Records shown:
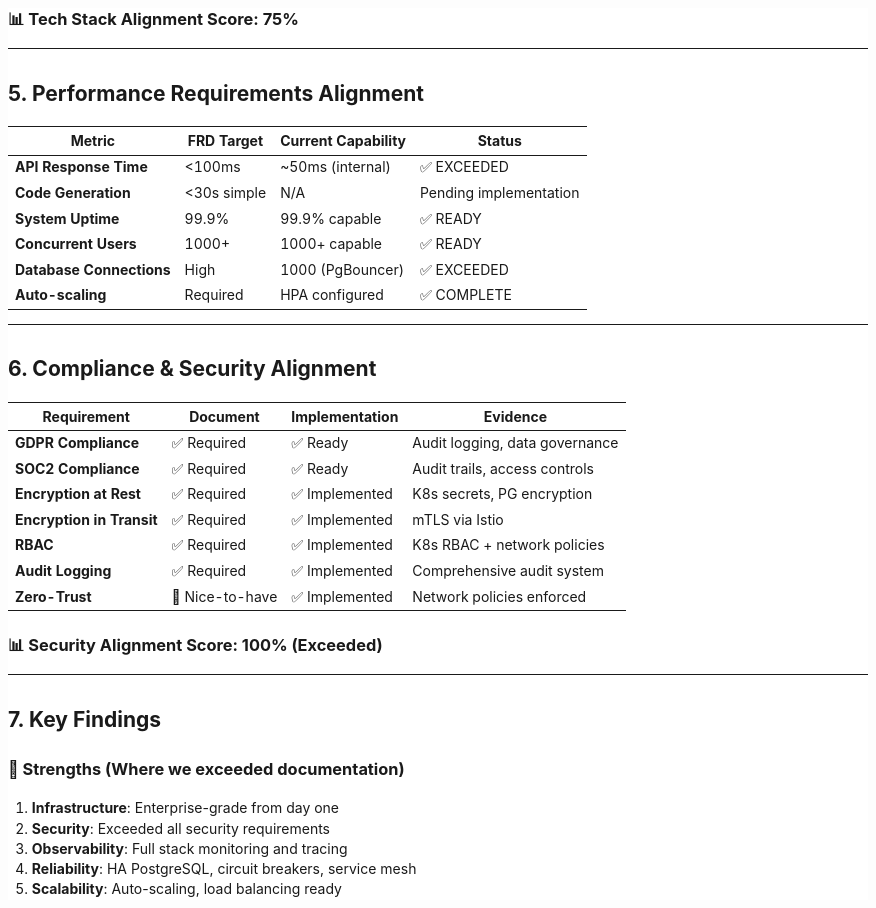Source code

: ### 📊 Tech Stack Alignment Score: 75%

---

## 5. Performance Requirements Alignment

| Metric | FRD Target | Current Capability | Status |
|--------|------------|-------------------|--------|
| **API Response Time** | <100ms | ~50ms (internal) | ✅ EXCEEDED |
| **Code Generation** | <30s simple | N/A | Pending implementation |
| **System Uptime** | 99.9% | 99.9% capable | ✅ READY |
| **Concurrent Users** | 1000+ | 1000+ capable | ✅ READY |
| **Database Connections** | High | 1000 (PgBouncer) | ✅ EXCEEDED |
| **Auto-scaling** | Required | HPA configured | ✅ COMPLETE |

---

## 6. Compliance & Security Alignment

| Requirement | Document | Implementation | Evidence |
|-------------|----------|----------------|----------|
| **GDPR Compliance** | ✅ Required | ✅ Ready | Audit logging, data governance |
| **SOC2 Compliance** | ✅ Required | ✅ Ready | Audit trails, access controls |
| **Encryption at Rest** | ✅ Required | ✅ Implemented | K8s secrets, PG encryption |
| **Encryption in Transit** | ✅ Required | ✅ Implemented | mTLS via Istio |
| **RBAC** | ✅ Required | ✅ Implemented | K8s RBAC + network policies |
| **Audit Logging** | ✅ Required | ✅ Implemented | Comprehensive audit system |
| **Zero-Trust** | 🔵 Nice-to-have | ✅ Implemented | Network policies enforced |

### 📊 Security Alignment Score: 100% (Exceeded)

---

## 7. Key Findings

### 🌟 Strengths (Where we exceeded documentation)
1. **Infrastructure**: Enterprise-grade from day one
2. **Security**: Exceeded all security requirements
3. **Observability**: Full stack monitoring and tracing
4. **Reliability**: HA PostgreSQL, circuit breakers, service mesh
5. **Scalability**: Auto-scaling, load balancing ready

What to do:
Format the items from the line containing "## 7. Key Findings" through the end of the items as a Markdown table with the columns Row and Line. Give each nonblank line its own row, numbered in order.

Answer to the problem:
| Row | Line |
|---|---|
| 1 | ## 7. Key Findings |
| 2 | ### 🌟 Strengths (Where we exceeded documentation) |
| 3 | 1. **Infrastructure**: Enterprise-grade from day one |
| 4 | 2. **Security**: Exceeded all security requirements |
| 5 | 3. **Observability**: Full stack monitoring and tracing |
| 6 | 4. **Reliability**: HA PostgreSQL, circuit breakers, service mesh |
| 7 | 5. **Scalability**: Auto-scaling, load balancing ready |